*Activity*
What you need to produce from the material below is an exact transcription of the lines from the one with "ALASKA | Ugashik" through the one with "ALASKA | Umkumiut", both included, and no other line.

*Listed records*

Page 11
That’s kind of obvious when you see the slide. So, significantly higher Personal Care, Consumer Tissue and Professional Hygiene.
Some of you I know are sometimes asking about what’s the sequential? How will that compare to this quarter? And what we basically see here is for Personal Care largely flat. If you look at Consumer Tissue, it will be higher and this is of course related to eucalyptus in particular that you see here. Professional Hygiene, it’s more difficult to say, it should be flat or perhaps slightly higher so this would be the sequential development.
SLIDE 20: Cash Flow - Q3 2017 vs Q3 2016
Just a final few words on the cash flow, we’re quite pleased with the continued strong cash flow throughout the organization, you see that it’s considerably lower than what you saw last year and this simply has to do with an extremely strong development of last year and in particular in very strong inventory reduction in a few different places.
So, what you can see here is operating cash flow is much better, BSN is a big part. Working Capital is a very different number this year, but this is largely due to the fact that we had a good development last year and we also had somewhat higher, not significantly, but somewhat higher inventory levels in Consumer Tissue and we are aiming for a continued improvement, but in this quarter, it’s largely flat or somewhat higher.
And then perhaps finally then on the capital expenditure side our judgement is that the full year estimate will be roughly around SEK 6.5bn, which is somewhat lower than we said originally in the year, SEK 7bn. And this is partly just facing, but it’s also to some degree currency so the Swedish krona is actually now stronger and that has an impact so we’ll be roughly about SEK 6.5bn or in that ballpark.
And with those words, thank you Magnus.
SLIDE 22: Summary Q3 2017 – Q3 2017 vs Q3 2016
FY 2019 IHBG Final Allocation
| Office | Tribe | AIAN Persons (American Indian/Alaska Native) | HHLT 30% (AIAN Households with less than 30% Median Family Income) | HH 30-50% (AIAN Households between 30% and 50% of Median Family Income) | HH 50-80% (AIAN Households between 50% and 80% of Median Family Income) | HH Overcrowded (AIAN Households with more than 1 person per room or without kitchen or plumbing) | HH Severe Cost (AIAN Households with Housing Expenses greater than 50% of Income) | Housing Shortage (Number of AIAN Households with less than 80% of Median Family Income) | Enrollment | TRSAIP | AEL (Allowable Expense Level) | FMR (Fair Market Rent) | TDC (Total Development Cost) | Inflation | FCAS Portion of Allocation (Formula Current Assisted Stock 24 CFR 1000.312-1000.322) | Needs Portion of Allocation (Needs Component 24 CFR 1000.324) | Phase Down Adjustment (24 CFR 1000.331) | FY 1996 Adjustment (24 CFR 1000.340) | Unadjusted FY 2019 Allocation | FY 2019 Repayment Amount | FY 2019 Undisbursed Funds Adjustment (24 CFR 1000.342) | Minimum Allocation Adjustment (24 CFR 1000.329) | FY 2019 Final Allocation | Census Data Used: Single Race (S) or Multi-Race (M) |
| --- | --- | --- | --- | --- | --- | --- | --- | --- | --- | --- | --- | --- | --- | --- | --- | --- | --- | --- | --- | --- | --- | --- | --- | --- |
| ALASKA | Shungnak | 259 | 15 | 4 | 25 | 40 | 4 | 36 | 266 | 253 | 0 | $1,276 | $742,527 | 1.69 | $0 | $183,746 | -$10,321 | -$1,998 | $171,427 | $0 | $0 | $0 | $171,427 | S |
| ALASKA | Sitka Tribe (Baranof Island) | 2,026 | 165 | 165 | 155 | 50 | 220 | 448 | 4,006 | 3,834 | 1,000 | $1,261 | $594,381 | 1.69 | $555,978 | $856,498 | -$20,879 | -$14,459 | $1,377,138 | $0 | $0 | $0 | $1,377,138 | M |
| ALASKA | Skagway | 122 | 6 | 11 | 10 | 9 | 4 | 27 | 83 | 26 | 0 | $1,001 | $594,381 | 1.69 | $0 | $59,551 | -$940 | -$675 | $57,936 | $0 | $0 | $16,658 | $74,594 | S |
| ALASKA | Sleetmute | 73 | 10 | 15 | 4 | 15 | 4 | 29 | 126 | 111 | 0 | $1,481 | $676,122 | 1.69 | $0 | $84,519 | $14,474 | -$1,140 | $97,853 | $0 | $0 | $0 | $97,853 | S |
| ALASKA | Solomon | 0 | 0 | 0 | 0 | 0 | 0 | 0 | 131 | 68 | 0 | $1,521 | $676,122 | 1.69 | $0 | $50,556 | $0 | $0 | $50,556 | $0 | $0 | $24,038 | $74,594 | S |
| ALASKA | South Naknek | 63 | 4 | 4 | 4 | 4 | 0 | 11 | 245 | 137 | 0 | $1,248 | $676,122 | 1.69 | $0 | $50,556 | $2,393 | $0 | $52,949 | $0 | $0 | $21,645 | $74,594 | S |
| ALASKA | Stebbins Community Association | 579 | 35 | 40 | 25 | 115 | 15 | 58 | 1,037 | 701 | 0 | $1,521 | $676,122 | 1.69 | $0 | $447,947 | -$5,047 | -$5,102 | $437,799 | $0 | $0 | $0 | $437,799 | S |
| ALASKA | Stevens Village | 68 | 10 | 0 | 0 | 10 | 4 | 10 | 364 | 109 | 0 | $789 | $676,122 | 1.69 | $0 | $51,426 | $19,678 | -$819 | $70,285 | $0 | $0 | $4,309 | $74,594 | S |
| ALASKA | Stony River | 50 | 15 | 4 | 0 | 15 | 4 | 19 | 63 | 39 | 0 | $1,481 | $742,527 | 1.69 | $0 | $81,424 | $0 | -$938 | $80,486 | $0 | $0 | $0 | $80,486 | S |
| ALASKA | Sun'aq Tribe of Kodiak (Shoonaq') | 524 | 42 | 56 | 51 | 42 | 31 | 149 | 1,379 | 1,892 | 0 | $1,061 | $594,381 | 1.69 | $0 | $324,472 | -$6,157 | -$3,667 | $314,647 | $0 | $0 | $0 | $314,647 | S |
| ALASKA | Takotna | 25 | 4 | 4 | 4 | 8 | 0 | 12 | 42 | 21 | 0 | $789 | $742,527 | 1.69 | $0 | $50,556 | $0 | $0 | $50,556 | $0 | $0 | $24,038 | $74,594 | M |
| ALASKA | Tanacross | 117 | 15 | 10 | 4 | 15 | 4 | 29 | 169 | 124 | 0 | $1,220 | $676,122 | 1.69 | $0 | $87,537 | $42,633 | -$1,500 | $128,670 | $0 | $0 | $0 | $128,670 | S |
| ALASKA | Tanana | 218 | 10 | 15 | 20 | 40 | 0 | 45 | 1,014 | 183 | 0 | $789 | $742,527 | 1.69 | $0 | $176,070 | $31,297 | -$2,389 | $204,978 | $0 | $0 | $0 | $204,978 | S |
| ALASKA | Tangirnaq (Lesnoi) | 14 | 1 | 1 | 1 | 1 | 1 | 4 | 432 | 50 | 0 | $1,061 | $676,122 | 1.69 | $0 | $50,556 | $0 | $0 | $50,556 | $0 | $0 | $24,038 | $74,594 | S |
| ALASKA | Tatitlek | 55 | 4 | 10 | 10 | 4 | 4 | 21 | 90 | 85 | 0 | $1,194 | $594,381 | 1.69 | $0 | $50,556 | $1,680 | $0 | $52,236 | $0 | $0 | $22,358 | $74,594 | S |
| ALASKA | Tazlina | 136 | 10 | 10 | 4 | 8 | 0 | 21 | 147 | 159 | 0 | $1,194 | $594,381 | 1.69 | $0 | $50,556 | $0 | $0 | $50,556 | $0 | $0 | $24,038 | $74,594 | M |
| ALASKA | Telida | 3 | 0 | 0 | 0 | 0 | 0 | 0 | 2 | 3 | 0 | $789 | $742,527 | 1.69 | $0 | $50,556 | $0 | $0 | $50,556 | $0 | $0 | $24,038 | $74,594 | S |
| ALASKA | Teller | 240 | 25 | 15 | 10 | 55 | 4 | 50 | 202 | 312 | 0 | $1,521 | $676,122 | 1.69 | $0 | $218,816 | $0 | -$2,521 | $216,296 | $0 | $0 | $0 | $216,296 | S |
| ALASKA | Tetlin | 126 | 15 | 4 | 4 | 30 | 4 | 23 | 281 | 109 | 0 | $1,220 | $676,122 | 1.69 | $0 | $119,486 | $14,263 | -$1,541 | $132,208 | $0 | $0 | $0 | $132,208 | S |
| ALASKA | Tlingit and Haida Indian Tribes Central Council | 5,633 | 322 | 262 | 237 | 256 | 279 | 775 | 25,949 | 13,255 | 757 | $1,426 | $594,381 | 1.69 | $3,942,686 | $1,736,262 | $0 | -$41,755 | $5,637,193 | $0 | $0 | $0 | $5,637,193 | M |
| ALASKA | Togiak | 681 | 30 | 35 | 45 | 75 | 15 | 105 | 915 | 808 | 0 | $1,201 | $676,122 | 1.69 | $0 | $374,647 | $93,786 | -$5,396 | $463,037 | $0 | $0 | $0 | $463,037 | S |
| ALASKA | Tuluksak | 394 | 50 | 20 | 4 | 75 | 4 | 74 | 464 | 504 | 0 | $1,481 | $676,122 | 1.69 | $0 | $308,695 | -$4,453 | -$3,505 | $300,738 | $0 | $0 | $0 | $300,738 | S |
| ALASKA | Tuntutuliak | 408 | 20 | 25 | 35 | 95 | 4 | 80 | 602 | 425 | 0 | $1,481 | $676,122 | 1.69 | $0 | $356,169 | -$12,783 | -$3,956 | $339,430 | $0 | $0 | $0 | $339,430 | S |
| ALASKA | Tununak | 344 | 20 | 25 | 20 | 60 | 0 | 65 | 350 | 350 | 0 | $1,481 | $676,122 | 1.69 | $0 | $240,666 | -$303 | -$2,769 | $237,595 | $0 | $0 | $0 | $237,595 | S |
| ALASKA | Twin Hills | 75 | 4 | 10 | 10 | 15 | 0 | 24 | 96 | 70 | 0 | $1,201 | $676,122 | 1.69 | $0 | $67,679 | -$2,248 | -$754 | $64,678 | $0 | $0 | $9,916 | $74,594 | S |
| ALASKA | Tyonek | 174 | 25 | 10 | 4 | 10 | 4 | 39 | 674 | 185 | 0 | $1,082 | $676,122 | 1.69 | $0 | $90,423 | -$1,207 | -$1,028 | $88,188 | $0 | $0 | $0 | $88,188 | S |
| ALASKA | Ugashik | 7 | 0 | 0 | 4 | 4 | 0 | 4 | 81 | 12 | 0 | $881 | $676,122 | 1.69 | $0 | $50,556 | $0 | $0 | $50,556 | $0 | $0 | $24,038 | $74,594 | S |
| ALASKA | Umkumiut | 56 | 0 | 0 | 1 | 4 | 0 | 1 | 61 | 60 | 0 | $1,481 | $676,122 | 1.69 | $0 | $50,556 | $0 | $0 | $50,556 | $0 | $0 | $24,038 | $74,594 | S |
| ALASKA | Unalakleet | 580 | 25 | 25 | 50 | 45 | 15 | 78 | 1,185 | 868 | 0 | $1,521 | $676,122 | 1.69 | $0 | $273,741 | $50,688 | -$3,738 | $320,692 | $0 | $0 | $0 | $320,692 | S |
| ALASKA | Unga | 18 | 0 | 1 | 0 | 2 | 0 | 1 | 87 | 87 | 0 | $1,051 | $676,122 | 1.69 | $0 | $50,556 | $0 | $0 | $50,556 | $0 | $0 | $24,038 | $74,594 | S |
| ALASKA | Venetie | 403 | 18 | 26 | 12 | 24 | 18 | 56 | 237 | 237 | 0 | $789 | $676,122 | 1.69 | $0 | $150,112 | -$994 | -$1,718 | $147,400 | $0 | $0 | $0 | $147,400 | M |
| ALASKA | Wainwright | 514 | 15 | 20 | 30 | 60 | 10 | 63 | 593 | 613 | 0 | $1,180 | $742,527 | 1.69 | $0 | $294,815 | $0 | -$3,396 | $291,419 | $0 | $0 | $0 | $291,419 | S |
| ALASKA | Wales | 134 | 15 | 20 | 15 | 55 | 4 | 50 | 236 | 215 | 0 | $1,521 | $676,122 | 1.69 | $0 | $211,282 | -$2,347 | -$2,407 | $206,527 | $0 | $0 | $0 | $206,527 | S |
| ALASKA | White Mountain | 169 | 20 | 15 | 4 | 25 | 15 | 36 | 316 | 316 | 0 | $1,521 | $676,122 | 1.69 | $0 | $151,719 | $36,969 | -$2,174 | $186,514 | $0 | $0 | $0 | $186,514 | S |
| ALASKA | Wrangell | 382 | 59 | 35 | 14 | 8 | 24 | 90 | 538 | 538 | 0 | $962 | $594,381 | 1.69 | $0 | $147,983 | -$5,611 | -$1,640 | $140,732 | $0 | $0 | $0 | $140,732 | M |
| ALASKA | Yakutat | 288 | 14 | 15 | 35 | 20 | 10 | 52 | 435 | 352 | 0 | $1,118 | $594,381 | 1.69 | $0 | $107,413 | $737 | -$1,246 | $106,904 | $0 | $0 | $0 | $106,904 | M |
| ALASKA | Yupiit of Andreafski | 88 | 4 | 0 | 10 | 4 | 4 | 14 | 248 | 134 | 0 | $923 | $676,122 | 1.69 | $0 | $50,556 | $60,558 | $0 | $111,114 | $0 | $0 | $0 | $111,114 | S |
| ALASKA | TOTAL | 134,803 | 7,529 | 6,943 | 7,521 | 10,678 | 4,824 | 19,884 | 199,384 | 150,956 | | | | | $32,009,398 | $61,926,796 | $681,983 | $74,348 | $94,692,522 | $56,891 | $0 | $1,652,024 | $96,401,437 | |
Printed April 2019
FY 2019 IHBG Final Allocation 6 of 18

*Output for this exercise*
| ALASKA | Ugashik | 7 | 0 | 0 | 4 | 4 | 0 | 4 | 81 | 12 | 0 | $881 | $676,122 | 1.69 | $0 | $50,556 | $0 | $0 | $50,556 | $0 | $0 | $24,038 | $74,594 | S |
| ALASKA | Umkumiut | 56 | 0 | 0 | 1 | 4 | 0 | 1 | 61 | 60 | 0 | $1,481 | $676,122 | 1.69 | $0 | $50,556 | $0 | $0 | $50,556 | $0 | $0 | $24,038 | $74,594 | S |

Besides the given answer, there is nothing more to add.